Kami lalu berjalan beriringan menuju kantin sambil
mengobrol seperti biasa. Cuaca begitu panas siang ini, baju katun yang
kukenakan pun terasa lembab. Mahasiswa-mahasiswa dari berbagai jurusan yang satu fakultas
denganku perlahan mulai memenuhi tiap sudut taman,ada yang menggerombol dan ada
pula yang hanya berdua-dua saja dengan teman atau pasangan mereka. Tak peduli
dengan ‘keramahan’sinar matahari yang memandikan tubuh ,tetap saja mereka asyik
bercengkrama,tertawa lepas sekenanya,atau sambil melahap makanan-makanan ringan
seperti biscuit dan kue basah. Meski suhu tak bersahabat,angin sejuk yang
menemani hari ini sudah lebih dari cukup untuk menghibur. Apalagi ditambah
dengan pemandangan khas kampus yang selalu kunikmati sejak pertama kali aku
menginjakkan kaki di sini. Bagiku menjadi seorang warga sebuah kampus adalah
sesuatu yang dapat memberikan kebahagaiaan tersendiri,karena sejak kecil aku
selalu bermimpi bisa segera menjadi seperti saat ini. Keinginan untuk menjadi
seorang mahasiswa begitu menggebu ketika aku mulai dekat dengan saudara
sepupuku yang saat itu adalah seorang mahasiswa jurusan sastra bahasa.

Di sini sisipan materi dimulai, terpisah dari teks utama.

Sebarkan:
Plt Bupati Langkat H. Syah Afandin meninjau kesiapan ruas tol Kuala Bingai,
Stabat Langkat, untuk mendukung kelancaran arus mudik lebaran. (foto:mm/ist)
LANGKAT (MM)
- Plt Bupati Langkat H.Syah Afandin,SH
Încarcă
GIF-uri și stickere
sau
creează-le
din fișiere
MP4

Ketika itu umurku belum genap sembilan tahun. Ayah dan
Ibu terlalu sibuk bekerja dan mengurus nenek yang mulai sakit,sedangkan saat
itu aku belum memiliki seorang adik. Sepulang sekolah aku selalu dititipkan di
rumah kakak ayah yang pertama,namanya Paman Brawny . Ia tinggal bersama istri
dan ketiga anaknya di sebuah rumah yang indah berwarna ungu dengan pintu dan
jendela berwarna putih,rumah itu juga selalu bersih karena ada Bibi Brawny yang
rajin merapikan segala sesuatu di sana. Mulai dari memangkas rumput di
taman,mengusap hiasan porselen di dinding dan lantai di ruang tamu,menyapu
halaman, mengelap jendela,kaca pintu dan mengepel lantai. Rumah itu juga selalu
wangi,dulu aku selalu menerka-nerka aroma harum apa itu. Namun baru belakangan
ini aku mengetahui bahwa aroma harum itu berasal dari bunga double O yang
diletakkan di setiap sudut ruang dan taman. Bunga itu selalu tumbuh dengan baik
di sana,anehnya ketika Ibu menanamnya di rumah,hanya sebulan sampai tiga bulan
bunga itu bisa bertahan,selepas itu pasti kelopaknya berguguran dan akhirnya
mati. Sedangkan jika di rumah Paman Brawny sendiri,bunga itu bias tumbuh tak mengenal
waktu,hanya pada saat musim dingin,bunga itu menyisakan aromanya yang begitu
menyejukkan meski kelopaknya berguguran.Jika musim dingin usai,bunga itu akan
kembali bermekaran dengan cantiknya. Aneh bukan? Namun tidak ada yang tahu
alasan apa sebenarnya yang bias membuatnya seperti itu.
Jadi begitu
setiap hari,kulewatkan waktu di rumah Paman dan Bibi Brawny yang letaknya hanya
beberapa blok dari rumahku sendiri . Kecuali hari Sabtu dan Minggu,karena pada
hari itu Ayah dan Ibu libur bekerja . Bisa dipastikan setiap hari Senin hingga
Jumat aku selalu membawa pakaian ganti ke sekolah untuk kukenakan nanti di
rumah pamanku itu. Kalian tahu kegiatan apa saja yang kulakukan di sana? Ada
banyak sekali kegiatan yang dapat kulakukan untuk mengisi waktuku sepulang
sekolah,seperti menggambar-Paman Brawny memiliki banyak sekali kertas gambar besar
karena ia seorang arsitek-,memasak-Bibi Brawny selalu siap sedia memberiku
bahan-bahan memasak dan menemaniku di dapur untuk melatihku agar bisa memasak
sendiri,atau mengerjakan PR bersama Heron-putra sulung Paman dan Bibi yang
ingin kuceritakan tadi. Sesekali aku juga bermain dengan Melody yang pandai
menggambar dan menari,ia adalah putri kedua Paman Brawny yang usianya terpaut delapan
tahun denganku.Saat itu usia Arnold ,putra bungsu Paman Brawny sama denganku
tapi aku justru jarang bermain dengannya.Meski sesekali kami bergabung lalu
bermain ada saja hal yang dapat membuat kami bertengkar,mungkin usia kami yang
sama membuat kami sering tak mau kalah satu sama lain.Jadi aku lebih memilih
bergabung dengan Heron atau Melody. Mungkin karena mereka lebih tua dariku,itu
yang membuatku nyaman,alasan lain adalah karena aku sudah mengaggap mereka
sebagai kakak kandungku sendiri,begitupun dengan mereka.